Base on a complaint investigation survey PR00000595, review of sixteen emergency room (ER) registered nurse (RN) credential file (CF) and twenty eight ER physician credential file it was determined that the facility failed to ensure that ER personnel maintain updated their credential file for Advance Cardiac Life Support (ACLS) and Pediatric Advance Life Support (PALS), cardio pulmonary resuscitation (CPR) certification, health certificate, hepatitis B vaccine, and state narcotic license for seven out of sixteen RN credential File (RN, CF #4, #6, #8, #11, #14, #15 and #16) and twelve out of twenty eight Physician Credential File (Physician CF #2, #3, #4, #8, #10, #12, #15, #17, #20, #24, #26 and #28).

Findings include:

1. During the review of sixteen ER Nursing Credential File on 4/7/17 at 1:00 pm with Institutional Program Director (employee # 11) it was found the following:

a. Four out of sixteen RN credential file no provide evidence of updated ACLS certification ( CF #4, #6 #14 and #15).

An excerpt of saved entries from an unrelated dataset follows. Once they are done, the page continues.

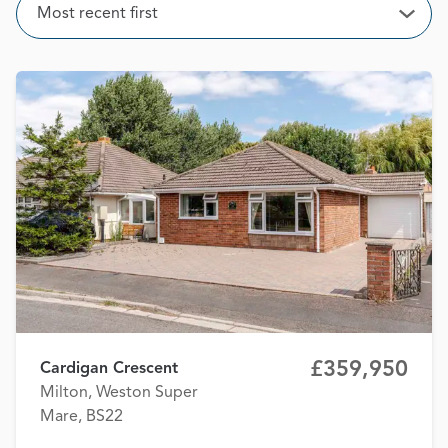
Sort
Most recent first
Open
£359,950
Cardigan Crescent
Milton, Weston Super
Mare, BS22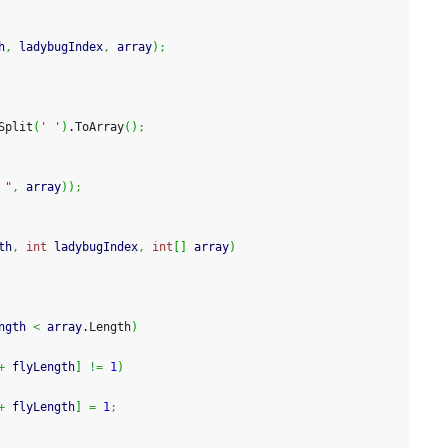
h
,
 ladybugIndex
,
 array
)
;
Split
(
' '
)
.
ToArray
(
)
;
 "
,
 array
)
)
;
th
,
int
 ladybugIndex
,
int
[
]
 array
)
ngth 
<
 array.
Length
)
+
 flyLength
]
!=
1
)
+
 flyLength
]
=
1
;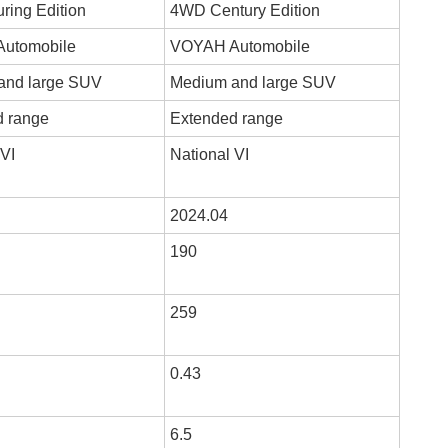
ing Edition
4WD Century Edition
utomobile
VOYAH Automobile
and large SUV
Medium and large SUV
d range
Extended range
 VI
National VI
2024.04
190
259
0.43
6.5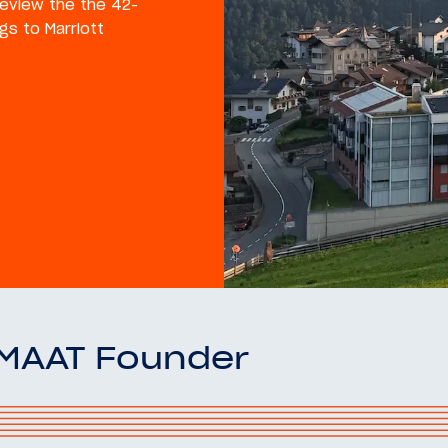
 review the the 42-
gs to Marriott
OMAAT Founder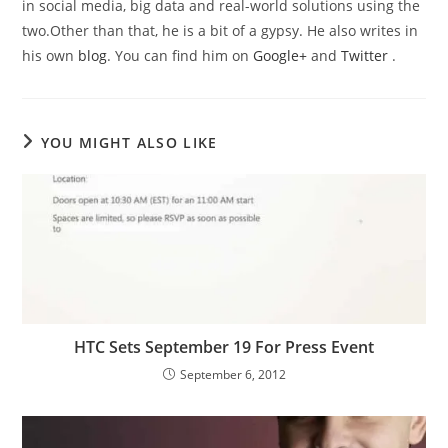
in social media, big data and real-world solutions using the
two.Other than that, he is a bit of a gypsy. He also writes in
his own
blog
. You can find him on
Google+
and
Twitter
.
YOU MIGHT ALSO LIKE
HTC Sets September 19 For Press Event
September 6, 2012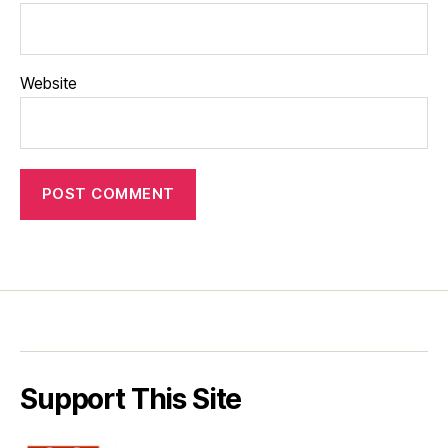
Website
Support This Site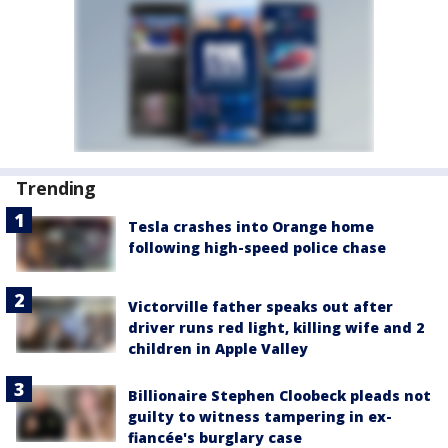
Trending
Tesla crashes into Orange home
following high-speed police chase
Victorville father speaks out after
driver runs red light, killing wife and 2
children in Apple Valley
Billionaire Stephen Cloobeck pleads not
guilty to witness tampering in ex-
fiancée's burglary case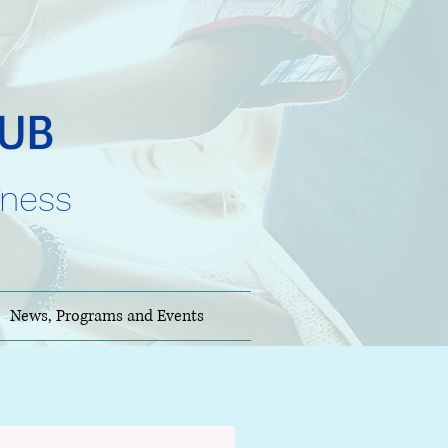
HUB
lness
News, Programs and Events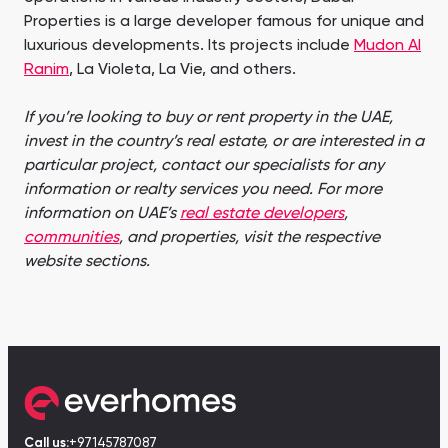
Properties is a large developer famous for unique and
luxurious developments. Its projects include
Mudon Al
Ranim
, La Violeta, La Vie, and others.
If you’re looking to buy or rent property in the UAE,
invest in the country’s real estate, or are interested in a
particular project, contact our specialists for any
information or realty services you need. For more
information on UAE’s
real estate developers
,
communities
, and properties, visit the respective
website sections.
Call us:
+97145787087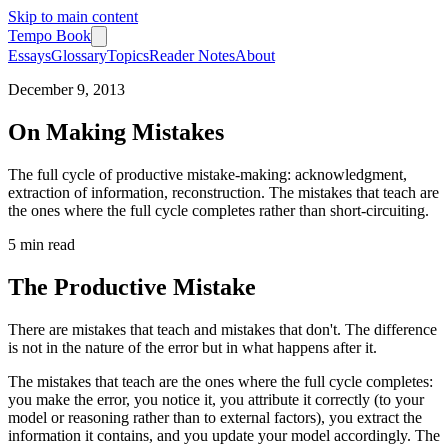
Skip to main content
Tempo Book
Essays
Glossary
Topics
Reader Notes
About
December 9, 2013
On Making Mistakes
The full cycle of productive mistake-making: acknowledgment,
extraction of information, reconstruction. The mistakes that teach are
the ones where the full cycle completes rather than short-circuiting.
5 min
read
The Productive Mistake
There are mistakes that teach and mistakes that don't. The difference
is not in the nature of the error but in what happens after it.
The mistakes that teach are the ones where the full cycle completes:
you make the error, you notice it, you attribute it correctly (to your
model or reasoning rather than to external factors), you extract the
information it contains, and you update your model accordingly. The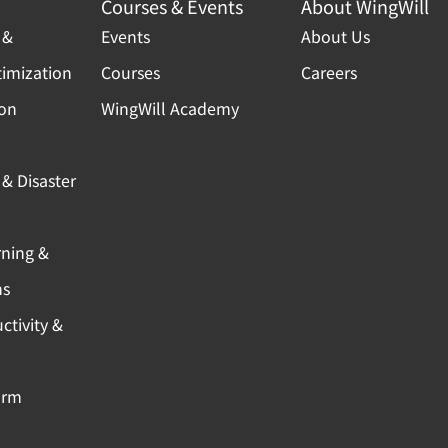
Courses & Events
About WingWill
 &
Events
About Us
timization
Courses
Careers
ion
WingWill Academy
& Disaster
rning &
ns
ctivity &
orm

b. Five out of sixteen RN credential file no provide evidence of updated PALS certification ( CF #8, #11, #14, #15 and #16)

2. During the review of twenty eight ER Physician Credential File on 4/7/17 at 2:00 pm with Institutional Program Director (employee #11) it was found the following:

a. Four out of twenty eight ER Physician credential file no provide evidence of updated Health certificate (Physician CF #4, #8, #15 and #24).

b. Six out of twenty eight ER Physician credential file no provide evidence of hepatitis B vaccine ( CF #4, #10, #17, #20, #24 and #26).

c.One out of twenty eight ER Physician credential file no provide evidence of updated State Narcotic License
( CF #12).

d. Three out of twenty eight ER Physician credential file no provide evidence of updated ACLS certification (CF #2, #3 and #28).

e. One out of twenty eight ER Physician credential file no provide evidence of updated CPR certificate (CF #28).